▸ **WORK TO COMPLETE**: Return, exactly, the line that contains "694,Aspergillus enzymes" together with all lines after it to the end of the entries, and no further lines.

▸ **GIVEN RECORDS**:

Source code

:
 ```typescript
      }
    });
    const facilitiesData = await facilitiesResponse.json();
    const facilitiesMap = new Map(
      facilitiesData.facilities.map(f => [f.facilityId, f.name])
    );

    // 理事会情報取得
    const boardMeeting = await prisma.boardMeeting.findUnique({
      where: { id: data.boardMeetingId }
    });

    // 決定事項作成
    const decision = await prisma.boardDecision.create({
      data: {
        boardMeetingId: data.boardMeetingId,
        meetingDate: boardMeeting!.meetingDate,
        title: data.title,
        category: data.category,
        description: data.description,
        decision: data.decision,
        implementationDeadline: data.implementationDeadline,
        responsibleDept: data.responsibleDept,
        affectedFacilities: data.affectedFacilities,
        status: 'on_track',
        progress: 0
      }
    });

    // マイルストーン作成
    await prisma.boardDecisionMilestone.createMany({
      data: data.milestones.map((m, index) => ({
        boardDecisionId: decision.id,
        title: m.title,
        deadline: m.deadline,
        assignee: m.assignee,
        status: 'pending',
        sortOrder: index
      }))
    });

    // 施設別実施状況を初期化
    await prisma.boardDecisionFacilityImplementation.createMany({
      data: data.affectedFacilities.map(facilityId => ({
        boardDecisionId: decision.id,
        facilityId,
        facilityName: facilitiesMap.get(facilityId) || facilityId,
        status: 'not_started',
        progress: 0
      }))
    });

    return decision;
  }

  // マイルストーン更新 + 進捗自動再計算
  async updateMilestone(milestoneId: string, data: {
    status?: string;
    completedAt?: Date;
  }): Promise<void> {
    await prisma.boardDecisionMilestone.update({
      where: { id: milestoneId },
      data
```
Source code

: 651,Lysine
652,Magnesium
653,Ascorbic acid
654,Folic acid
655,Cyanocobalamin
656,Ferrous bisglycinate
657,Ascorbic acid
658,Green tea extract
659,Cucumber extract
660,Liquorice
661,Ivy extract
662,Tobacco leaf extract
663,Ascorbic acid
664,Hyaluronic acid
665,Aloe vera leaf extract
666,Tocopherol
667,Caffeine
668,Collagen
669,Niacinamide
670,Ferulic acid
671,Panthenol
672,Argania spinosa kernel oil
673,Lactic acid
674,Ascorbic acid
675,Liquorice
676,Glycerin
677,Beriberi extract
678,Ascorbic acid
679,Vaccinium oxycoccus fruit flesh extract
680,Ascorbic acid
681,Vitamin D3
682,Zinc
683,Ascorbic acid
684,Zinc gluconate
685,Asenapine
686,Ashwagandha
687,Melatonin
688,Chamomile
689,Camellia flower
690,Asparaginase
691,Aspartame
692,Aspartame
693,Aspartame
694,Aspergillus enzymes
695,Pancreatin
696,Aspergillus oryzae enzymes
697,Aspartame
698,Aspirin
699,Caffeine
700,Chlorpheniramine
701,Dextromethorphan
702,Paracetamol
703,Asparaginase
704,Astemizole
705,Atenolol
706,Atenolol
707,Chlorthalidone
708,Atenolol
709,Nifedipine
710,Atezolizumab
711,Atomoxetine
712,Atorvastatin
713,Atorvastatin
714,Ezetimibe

▸ **WORKED SOLUTION**:
694,Aspergillus enzymes
695,Pancreatin
696,Aspergillus oryzae enzymes
697,Aspartame
698,Aspirin
699,Caffeine
700,Chlorpheniramine
701,Dextromethorphan
702,Paracetamol
703,Asparaginase
704,Astemizole
705,Atenolol
706,Atenolol
707,Chlorthalidone
708,Atenolol
709,Nifedipine
710,Atezolizumab
711,Atomoxetine
712,Atorvastatin
713,Atorvastatin
714,Ezetimibe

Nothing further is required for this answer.